Given information:
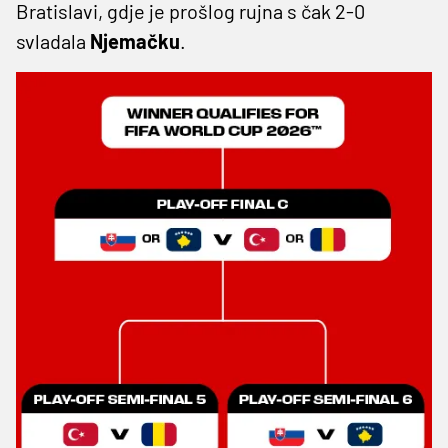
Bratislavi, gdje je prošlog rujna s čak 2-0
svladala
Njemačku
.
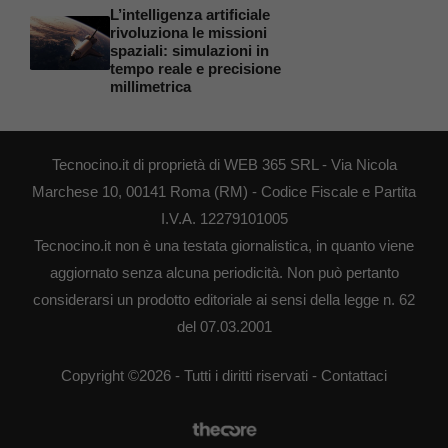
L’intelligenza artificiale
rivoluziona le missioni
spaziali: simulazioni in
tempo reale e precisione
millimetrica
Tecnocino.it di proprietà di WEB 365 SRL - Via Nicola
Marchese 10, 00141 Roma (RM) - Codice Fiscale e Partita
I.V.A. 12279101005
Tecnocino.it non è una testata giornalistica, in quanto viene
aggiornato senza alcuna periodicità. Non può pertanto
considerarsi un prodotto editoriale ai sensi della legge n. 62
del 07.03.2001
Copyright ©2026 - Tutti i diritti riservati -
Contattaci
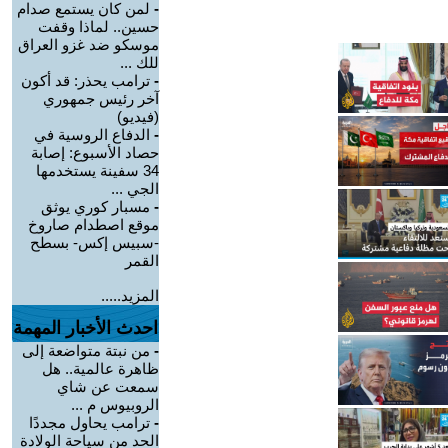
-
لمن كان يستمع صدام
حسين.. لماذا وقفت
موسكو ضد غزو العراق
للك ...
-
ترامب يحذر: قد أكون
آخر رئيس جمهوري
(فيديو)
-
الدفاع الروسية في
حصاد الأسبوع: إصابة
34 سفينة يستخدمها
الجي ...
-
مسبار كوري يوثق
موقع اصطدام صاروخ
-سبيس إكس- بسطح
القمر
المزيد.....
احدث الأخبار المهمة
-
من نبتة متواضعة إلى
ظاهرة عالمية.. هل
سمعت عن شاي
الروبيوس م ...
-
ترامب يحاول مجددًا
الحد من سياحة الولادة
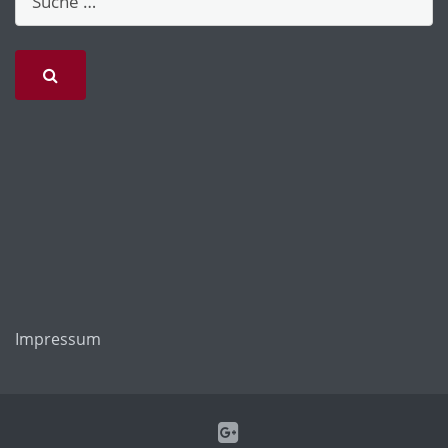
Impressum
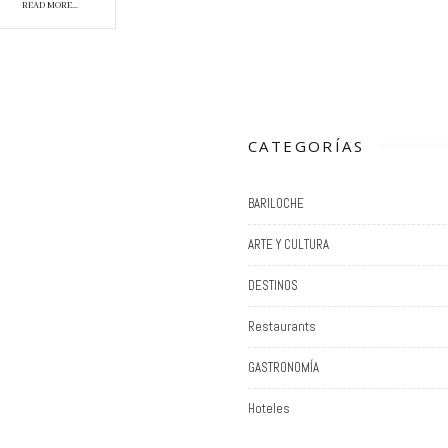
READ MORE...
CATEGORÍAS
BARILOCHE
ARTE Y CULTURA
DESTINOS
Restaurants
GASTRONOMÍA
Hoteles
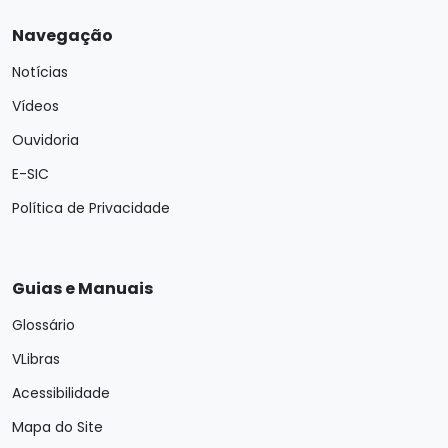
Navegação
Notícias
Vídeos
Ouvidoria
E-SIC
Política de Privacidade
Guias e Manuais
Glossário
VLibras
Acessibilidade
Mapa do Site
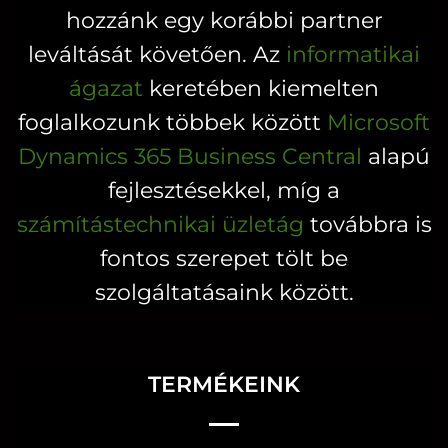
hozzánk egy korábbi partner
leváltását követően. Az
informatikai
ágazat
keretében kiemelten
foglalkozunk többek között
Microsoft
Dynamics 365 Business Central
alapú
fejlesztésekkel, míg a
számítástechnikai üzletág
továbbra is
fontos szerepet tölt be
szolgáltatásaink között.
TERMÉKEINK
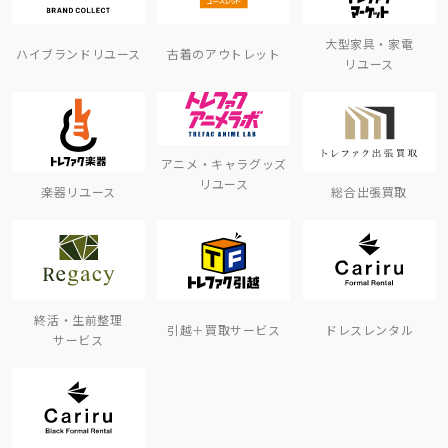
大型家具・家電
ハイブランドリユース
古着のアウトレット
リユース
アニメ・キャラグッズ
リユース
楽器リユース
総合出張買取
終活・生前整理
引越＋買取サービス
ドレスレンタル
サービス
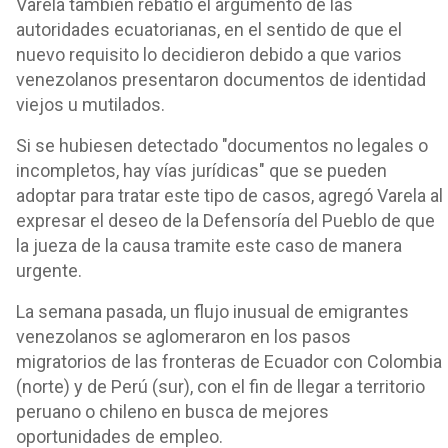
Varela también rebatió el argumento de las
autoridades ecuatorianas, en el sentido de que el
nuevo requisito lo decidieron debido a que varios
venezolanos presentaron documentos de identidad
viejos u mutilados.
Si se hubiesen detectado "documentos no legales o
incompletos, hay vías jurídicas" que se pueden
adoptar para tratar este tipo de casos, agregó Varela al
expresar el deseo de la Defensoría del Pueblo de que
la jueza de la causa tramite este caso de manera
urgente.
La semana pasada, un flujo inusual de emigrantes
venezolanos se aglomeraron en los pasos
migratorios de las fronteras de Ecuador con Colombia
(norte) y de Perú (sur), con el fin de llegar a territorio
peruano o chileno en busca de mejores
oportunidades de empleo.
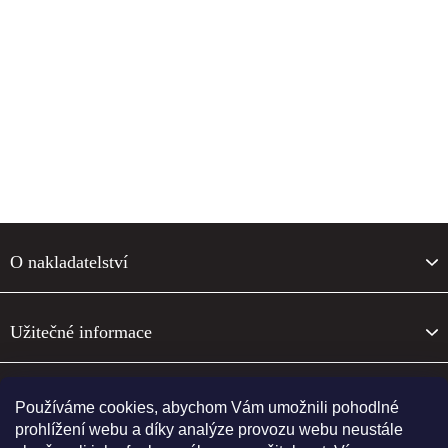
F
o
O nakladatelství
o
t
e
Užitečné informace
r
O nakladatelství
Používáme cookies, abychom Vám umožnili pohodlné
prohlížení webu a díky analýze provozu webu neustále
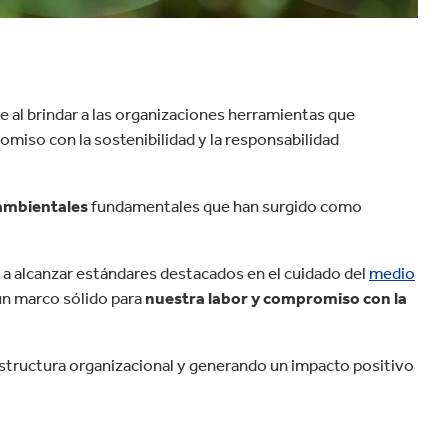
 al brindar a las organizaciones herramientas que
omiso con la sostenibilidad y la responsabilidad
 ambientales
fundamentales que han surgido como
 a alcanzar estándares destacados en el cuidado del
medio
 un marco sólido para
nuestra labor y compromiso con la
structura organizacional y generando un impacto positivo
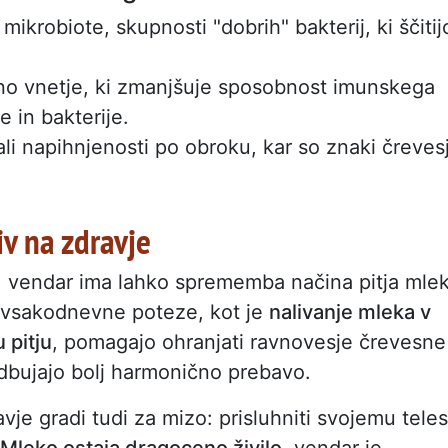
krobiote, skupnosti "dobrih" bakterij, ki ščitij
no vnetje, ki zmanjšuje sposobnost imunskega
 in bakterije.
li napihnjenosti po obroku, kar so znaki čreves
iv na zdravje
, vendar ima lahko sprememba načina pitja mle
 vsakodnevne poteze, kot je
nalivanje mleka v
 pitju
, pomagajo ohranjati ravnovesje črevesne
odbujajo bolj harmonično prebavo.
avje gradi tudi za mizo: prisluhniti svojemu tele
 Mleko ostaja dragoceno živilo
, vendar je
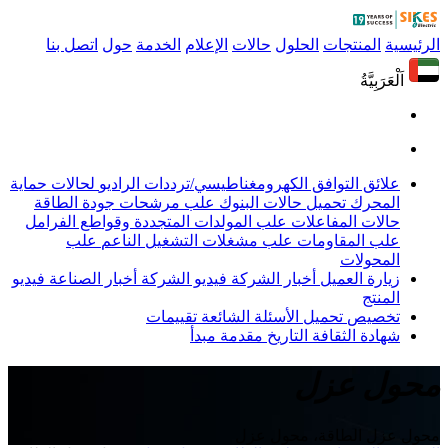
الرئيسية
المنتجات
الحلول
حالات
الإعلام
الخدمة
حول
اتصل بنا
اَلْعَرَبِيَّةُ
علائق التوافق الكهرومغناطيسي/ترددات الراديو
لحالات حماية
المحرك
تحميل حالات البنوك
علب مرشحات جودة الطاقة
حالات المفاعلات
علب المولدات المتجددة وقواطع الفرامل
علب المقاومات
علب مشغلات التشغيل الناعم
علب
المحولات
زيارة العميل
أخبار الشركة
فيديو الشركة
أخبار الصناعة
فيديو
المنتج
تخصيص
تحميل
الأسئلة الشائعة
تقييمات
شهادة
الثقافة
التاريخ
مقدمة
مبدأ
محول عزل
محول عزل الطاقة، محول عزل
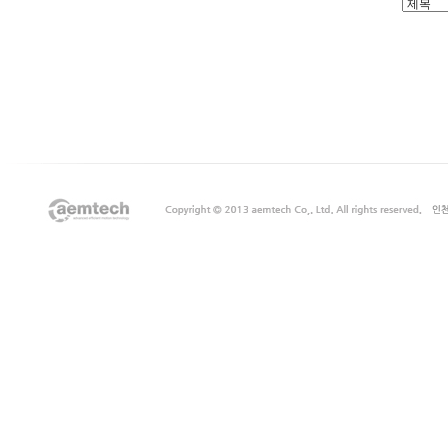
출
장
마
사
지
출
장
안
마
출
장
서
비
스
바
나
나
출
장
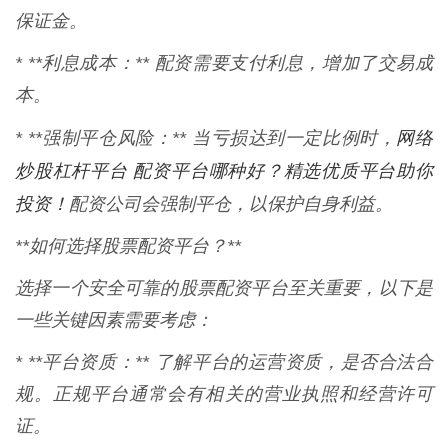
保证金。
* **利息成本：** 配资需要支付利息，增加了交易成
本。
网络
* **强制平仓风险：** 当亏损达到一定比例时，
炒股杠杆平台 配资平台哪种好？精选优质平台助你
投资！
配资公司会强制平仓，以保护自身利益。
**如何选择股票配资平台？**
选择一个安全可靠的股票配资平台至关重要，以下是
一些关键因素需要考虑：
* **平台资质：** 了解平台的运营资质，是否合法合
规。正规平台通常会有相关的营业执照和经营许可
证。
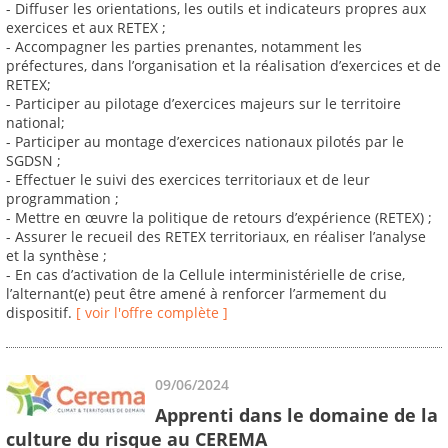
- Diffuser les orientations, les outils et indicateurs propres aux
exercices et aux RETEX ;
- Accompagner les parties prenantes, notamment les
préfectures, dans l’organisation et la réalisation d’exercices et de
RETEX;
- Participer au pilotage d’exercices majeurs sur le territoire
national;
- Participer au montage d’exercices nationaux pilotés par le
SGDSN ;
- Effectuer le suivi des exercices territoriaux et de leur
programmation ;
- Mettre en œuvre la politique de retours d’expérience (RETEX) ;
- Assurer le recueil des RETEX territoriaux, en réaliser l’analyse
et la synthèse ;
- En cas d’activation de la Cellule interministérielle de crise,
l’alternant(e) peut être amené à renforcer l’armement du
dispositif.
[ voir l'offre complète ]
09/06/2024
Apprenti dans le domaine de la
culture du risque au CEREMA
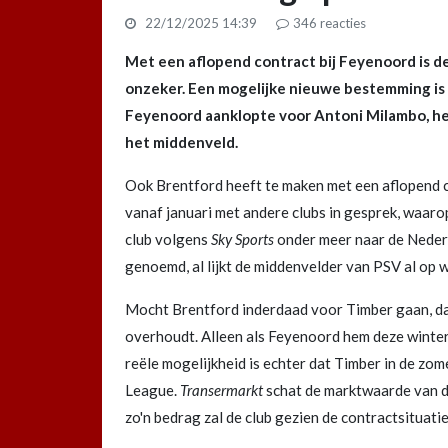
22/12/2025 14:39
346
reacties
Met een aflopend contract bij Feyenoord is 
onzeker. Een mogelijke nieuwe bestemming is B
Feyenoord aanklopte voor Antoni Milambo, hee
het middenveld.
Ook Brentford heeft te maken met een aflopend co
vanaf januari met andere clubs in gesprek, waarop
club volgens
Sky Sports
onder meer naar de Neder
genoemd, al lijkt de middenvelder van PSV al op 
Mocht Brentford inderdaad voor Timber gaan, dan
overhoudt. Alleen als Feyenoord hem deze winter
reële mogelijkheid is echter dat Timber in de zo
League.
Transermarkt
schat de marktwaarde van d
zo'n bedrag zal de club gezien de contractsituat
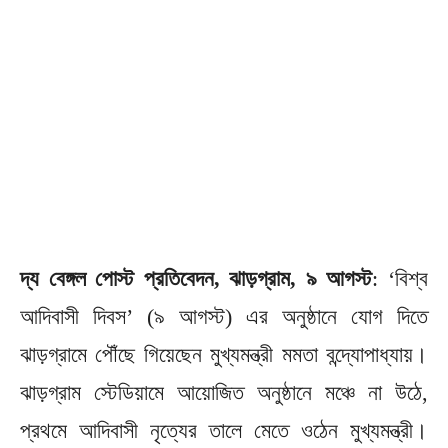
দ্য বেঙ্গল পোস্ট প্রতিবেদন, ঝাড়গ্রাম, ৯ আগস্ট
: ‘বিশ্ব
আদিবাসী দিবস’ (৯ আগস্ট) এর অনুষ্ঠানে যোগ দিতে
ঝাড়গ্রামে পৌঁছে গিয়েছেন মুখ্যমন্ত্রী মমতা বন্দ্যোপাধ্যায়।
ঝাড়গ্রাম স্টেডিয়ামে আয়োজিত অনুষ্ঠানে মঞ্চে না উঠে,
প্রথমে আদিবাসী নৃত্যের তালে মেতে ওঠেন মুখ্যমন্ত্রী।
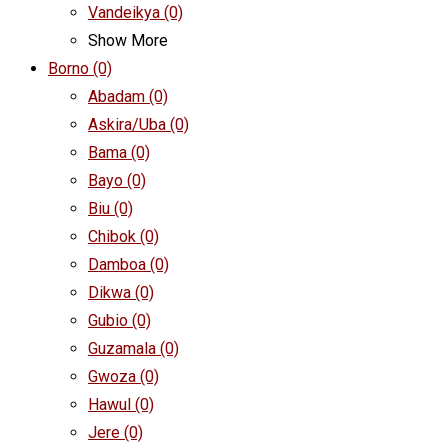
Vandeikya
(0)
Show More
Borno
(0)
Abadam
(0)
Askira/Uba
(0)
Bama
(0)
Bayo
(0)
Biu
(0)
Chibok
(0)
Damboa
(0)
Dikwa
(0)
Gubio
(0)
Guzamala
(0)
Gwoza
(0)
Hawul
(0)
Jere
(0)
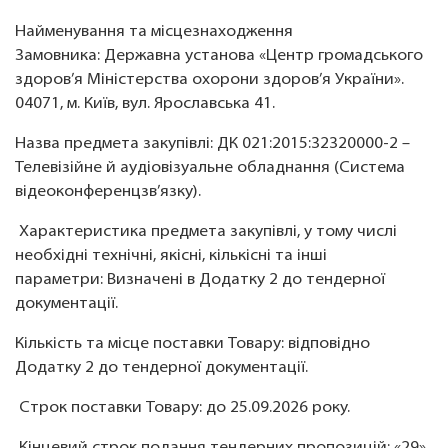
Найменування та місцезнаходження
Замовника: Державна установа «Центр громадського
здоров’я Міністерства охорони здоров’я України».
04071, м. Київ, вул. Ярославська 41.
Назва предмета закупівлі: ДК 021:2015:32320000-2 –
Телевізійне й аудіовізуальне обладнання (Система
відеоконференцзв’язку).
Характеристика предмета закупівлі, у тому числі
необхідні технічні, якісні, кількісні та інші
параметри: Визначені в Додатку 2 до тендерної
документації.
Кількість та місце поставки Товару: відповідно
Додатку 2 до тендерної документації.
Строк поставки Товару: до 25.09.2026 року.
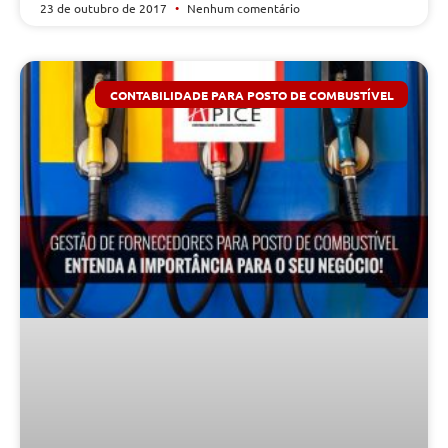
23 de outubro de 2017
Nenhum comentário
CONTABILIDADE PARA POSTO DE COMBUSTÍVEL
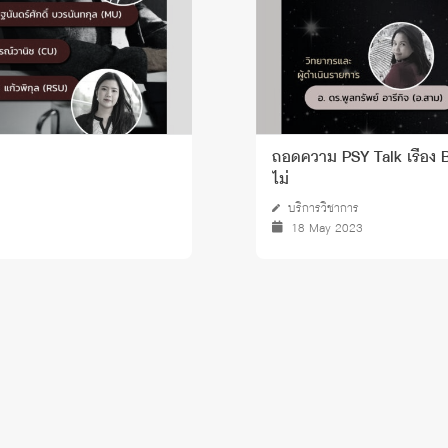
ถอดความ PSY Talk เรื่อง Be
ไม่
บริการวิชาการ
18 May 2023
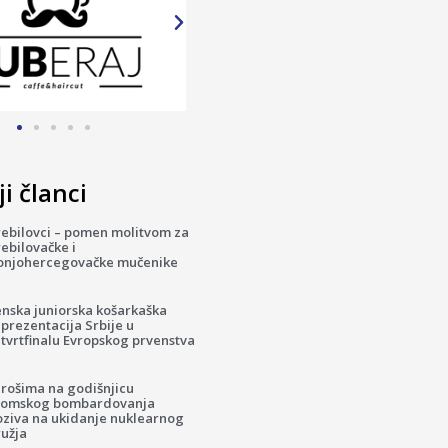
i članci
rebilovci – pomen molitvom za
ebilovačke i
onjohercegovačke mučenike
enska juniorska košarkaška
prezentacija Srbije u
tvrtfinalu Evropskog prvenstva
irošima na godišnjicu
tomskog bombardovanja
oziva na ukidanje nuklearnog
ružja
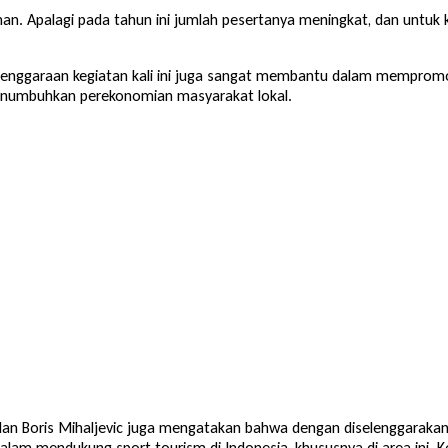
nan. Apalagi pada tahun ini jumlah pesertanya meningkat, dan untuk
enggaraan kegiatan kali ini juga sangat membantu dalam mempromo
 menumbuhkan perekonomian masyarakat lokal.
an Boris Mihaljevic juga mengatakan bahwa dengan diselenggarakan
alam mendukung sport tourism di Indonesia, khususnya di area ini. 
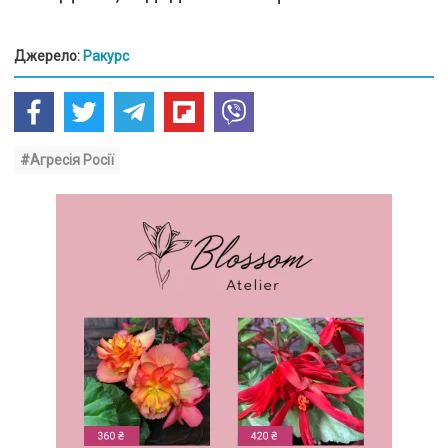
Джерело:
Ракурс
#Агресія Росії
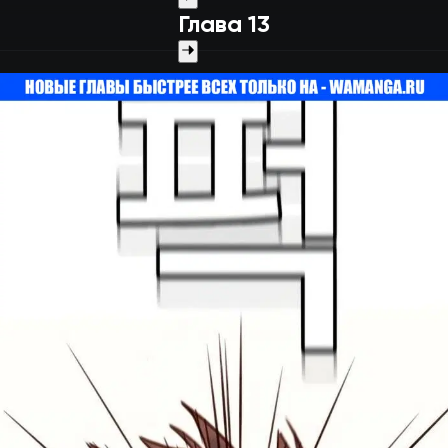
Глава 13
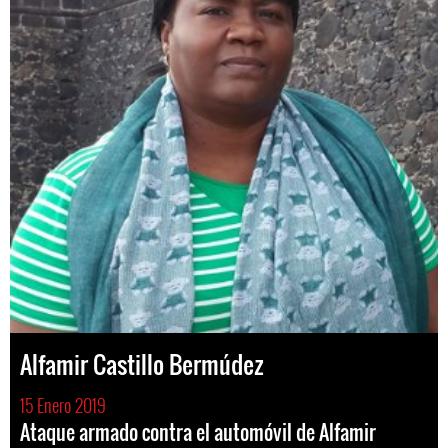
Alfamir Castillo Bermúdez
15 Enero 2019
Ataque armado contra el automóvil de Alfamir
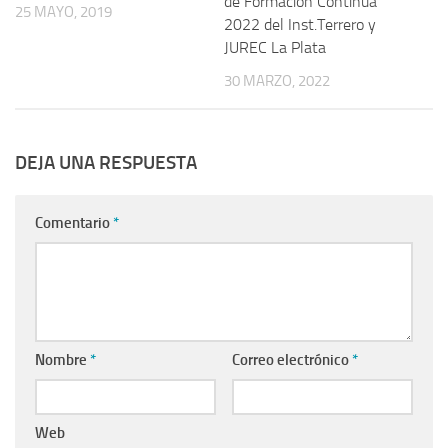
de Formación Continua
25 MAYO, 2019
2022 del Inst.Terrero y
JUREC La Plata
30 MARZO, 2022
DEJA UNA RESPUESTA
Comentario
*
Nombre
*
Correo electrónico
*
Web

Directive:
For the string "venezolanos", show each line of the listing where it appears.

Response to this exercise:
venezolanos presentaron documentos de identidad
venezolanos se aglomeraron en los pasos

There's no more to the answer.